As taxas de juro exigidas pelos investidores para negociar dívida soberana africana caíram para menos de 10%, um marco que não se registava desde 2015. O movimento foi impulsionado pela redução da diferença entre os juros da dívida de Moçambique e os títulos do Tesouro dos Estados Unidos para menos de mil pontos-base, ultrapassando um dos principais indicadores associados a situações de crise da dívida.

A melhoria acontece após uma década marcada por elevado endividamento, incentivado por políticas fiscais expansionistas e condições de crédito favoráveis.
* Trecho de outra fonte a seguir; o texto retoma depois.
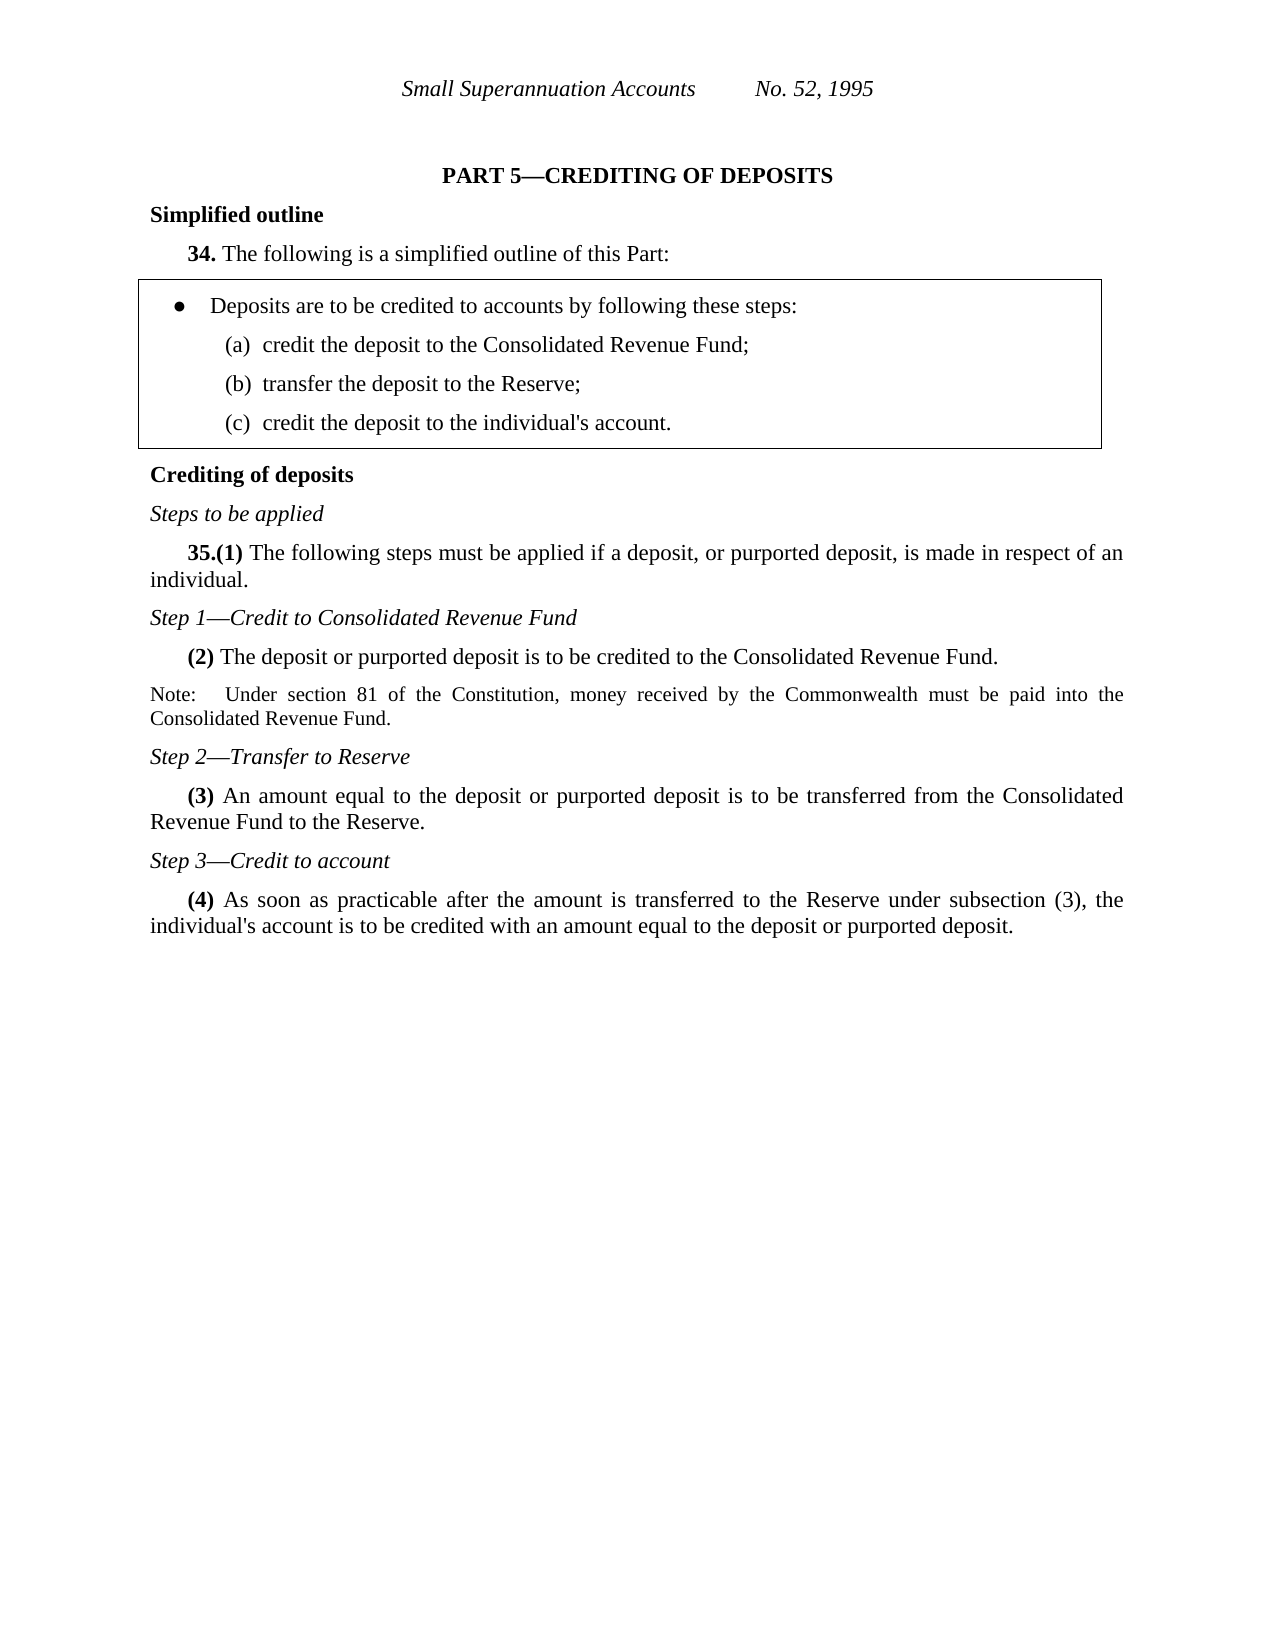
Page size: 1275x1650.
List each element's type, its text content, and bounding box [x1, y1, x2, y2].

Esta situação agravou-se com a pandemia de covid-19, quando vários países africanos, incluindo Zâmbia, Gana, Maláui e Etiópia, deixaram de cumprir os pagamentos da dívida externa, devido ao aumento das despesas públicas, sobretudo na área da saúde.

Nos últimos anos, a conjuntura económica do continente africano registou sinais de estabilização.
O rácio da dívida pública em relação ao PIB ronda agora os 60%, e as taxas de inflação têm vindo a diminuir.

Adicionalmente, programas internacionais liderados por instituições como o Fundo Monetário Internacional têm apoiado processos de reestruturação, permitindo a países como a Zâmbia e o Gana retomar o acesso ao financiamento nos mercados globais.